In [2]:
%matplotlib inline
from __future__ import division

import matplotlib.pyplot as plt
import networkx as nx
import pandas as pd
import numpy as np
from operator import truediv
from nxpd import draw
from collections import Counter
import itertools

In [36]:
G = nx.DiGraph()

In [37]:
def insert_node(name, email, learn, teach):
    G.add_node(name, email=email, learn=learn, teach=teach)
    
    for node in G.nodes(data=True):
        learn_other = node[1]['learn']
        teach_other = node[1]['teach']
        
        common = [l for l in learn if l in teach_other]
        w = len(common)
        G.add_edge(name, node[0], weight=w, common=common)
        
        common = [l for l in teach if l in learn_other]
        w = len(common)
        G.add_edge(node[0], name, weight=w, common=common)

In [38]:
# Retrieve data from Google Sheet and parse using pandas dataframe
data = pd.read_csv("https://raw.githubusercontent.com/benelson/collaboratr/master/collaboratr.csv")
data = data.replace(np.nan,' ', regex=True)
users = data['1. What is your name?']
emails = data['2. What is your email?']
teach = data['3. What can you help others with?']
learn = data['4. What do you want to collaborate on or learn about?']

## Decision Tree

In [39]:
def find_breakouts(teach, learn):
    """
    Find subjects which deserve breakouts depending 
    on student to teach ratios.
    """
    big_list = []
    for i in range(len(teach)):
        big_list.append(teach[i].split(';'))

    big_list1 = []
    for i in range(len(learn)):
        big_list1.append(learn[i].split(';'))
        
    all_teach = list((itertools.chain.from_iterable(big_list)))
    N_teach = Counter(all_teach).values()
    
    all_learn = list((itertools.chain.from_iterable(big_list1)))
    N_learn = Counter(all_learn).values()
    
    ratios =  map(truediv,N_learn,N_teach[:-1])
    
    breakout_pct = .2
    N = len(users)
    subjects = Counter(all_teach).keys()
    isBreakout = (np.array(ratios) > 2) & (np.array(N_learn > breakout_pct*N))
    
    breakouts = np.array(subjects)[list(np.where(isBreakout)[0])]
    
    return breakouts

In [40]:
breakouts = find_breakouts(teach, learn)
breakouts

array(['GAIA DRI', 'stochastic gradient', 'gaussian processes',
       'databases', 'HTML5, CSS, javascript,GitHub pages', 'autodiff'], 
      dtype='|S35')

## Graphs

In [41]:
for u,e,l,t in zip(users, emails, learn, teach):
    insert_node(u, email=e, learn=l.split(';'), teach=t.split(';'))

In [44]:
participants = G.nodes(data=True)

In [45]:
def assign_users():
    """
    This uses LOTS of nested loops.
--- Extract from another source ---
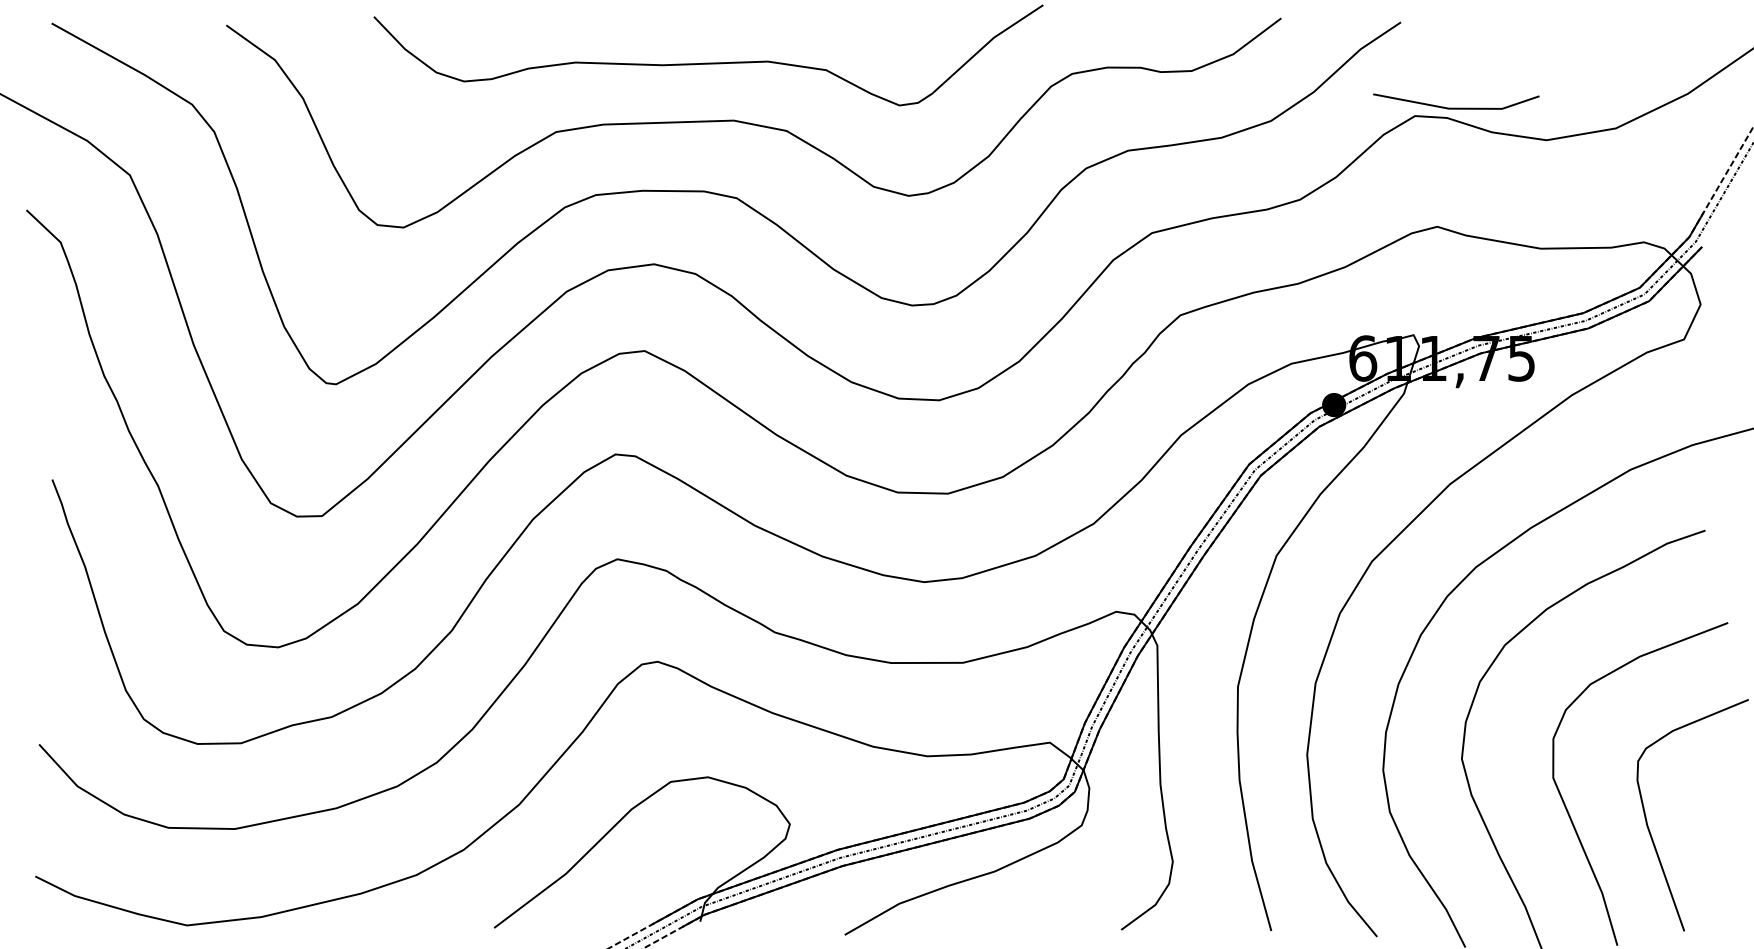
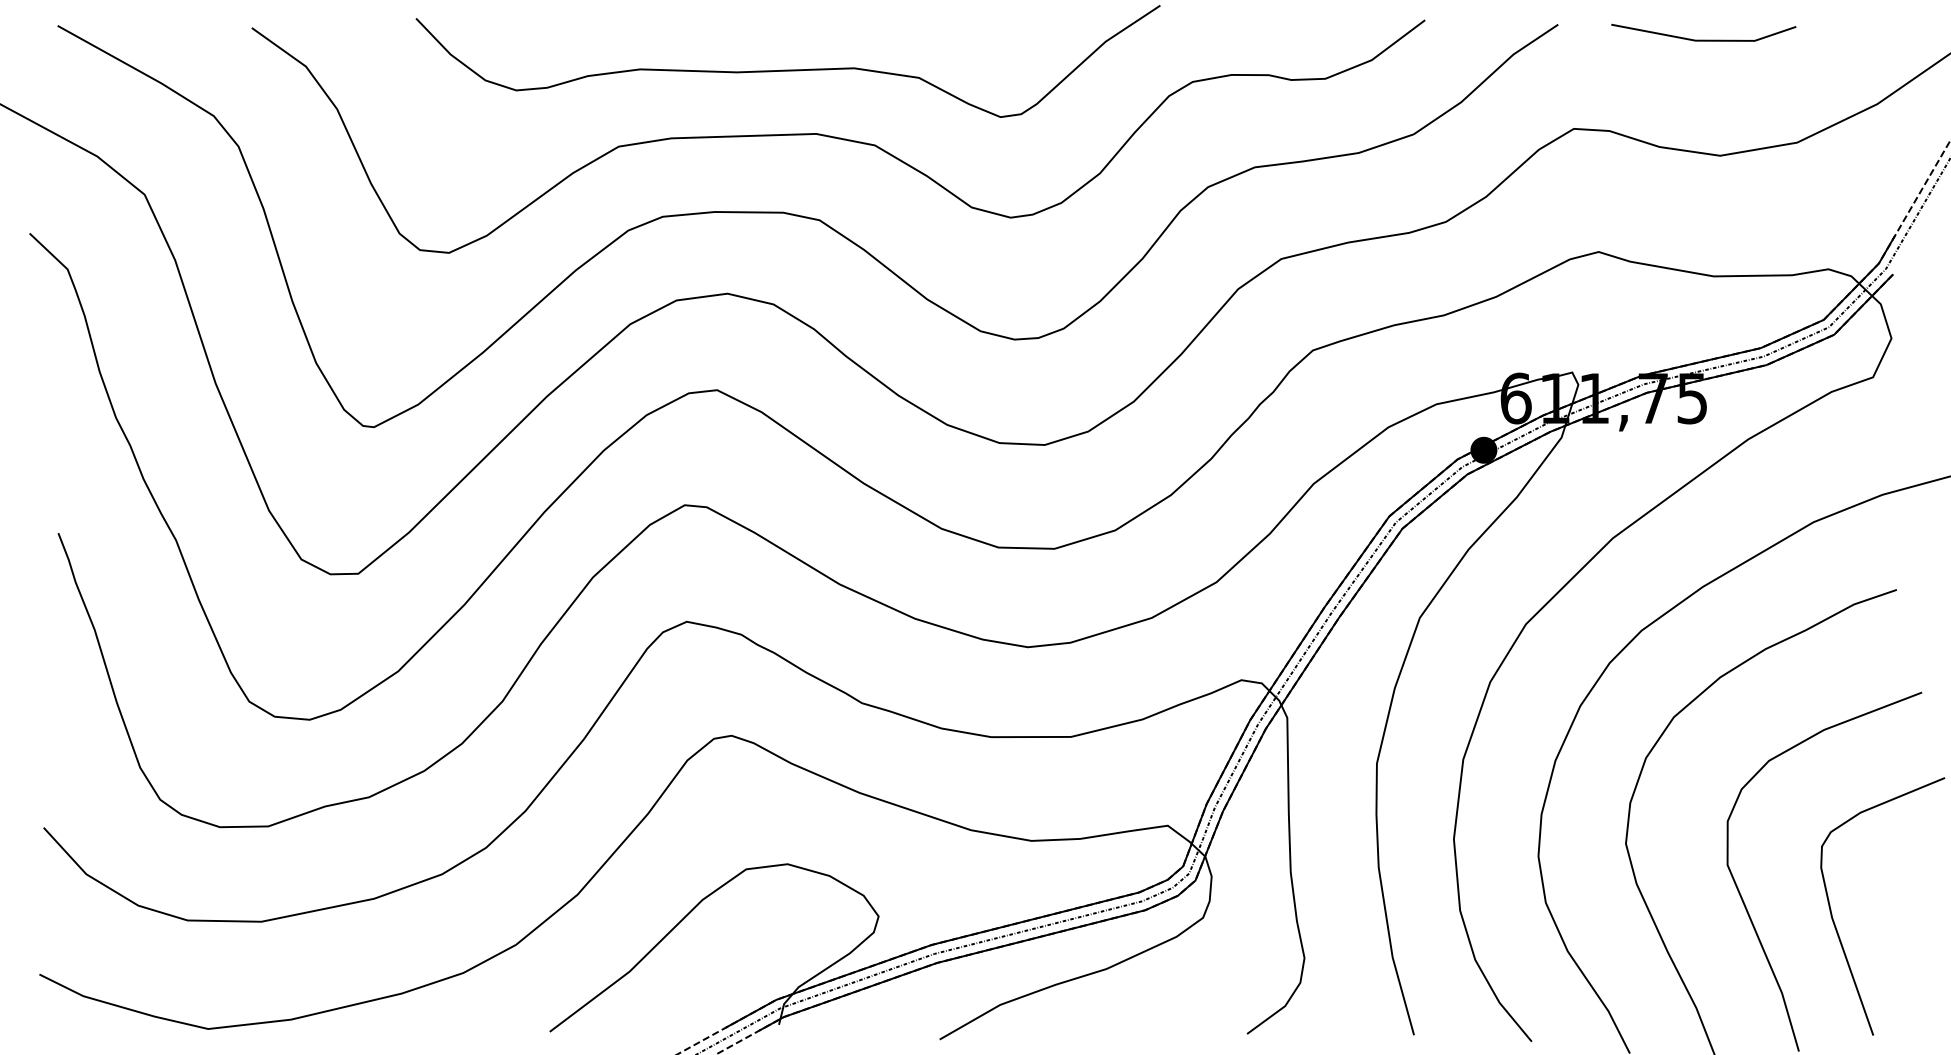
line: (1456, 107) -> (1703, 39), moved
Work to be done here.
    """
    assign = {}
    i=0
    for p in participants:
        assign_p = {}
        for l in p[1]['learn']:
            if l in breakouts:
                assign_p[l] = 'breakout'
            else:
                edges = G.edges(p[0], data=True)
                for e in edges:
                    if (l in e[2]['common']) and (l!=''):
                        assign_p[l] = e[1]
                    else: 
                        pass
        assign[p[0]] = assign_p
        i+=1
        
    return assign

In [47]:
assign = assign_users()

In [48]:
G_new = nx.DiGraph()

In [49]:
G_new.add_nodes_from(participants)

In [50]:
for p in G_new.nodes():
    mappings = assign[p]
    for m in mappings.keys():
        G_new.add_edge(p, mappings[m], label=m)

In [51]:
pos=nx.spring_layout(G_new)
draw(G_new)

'/var/folders/pc/lq5slw9x3f92zfnsfvj0n82h0000gn/T/nx_Rv4jHu.png'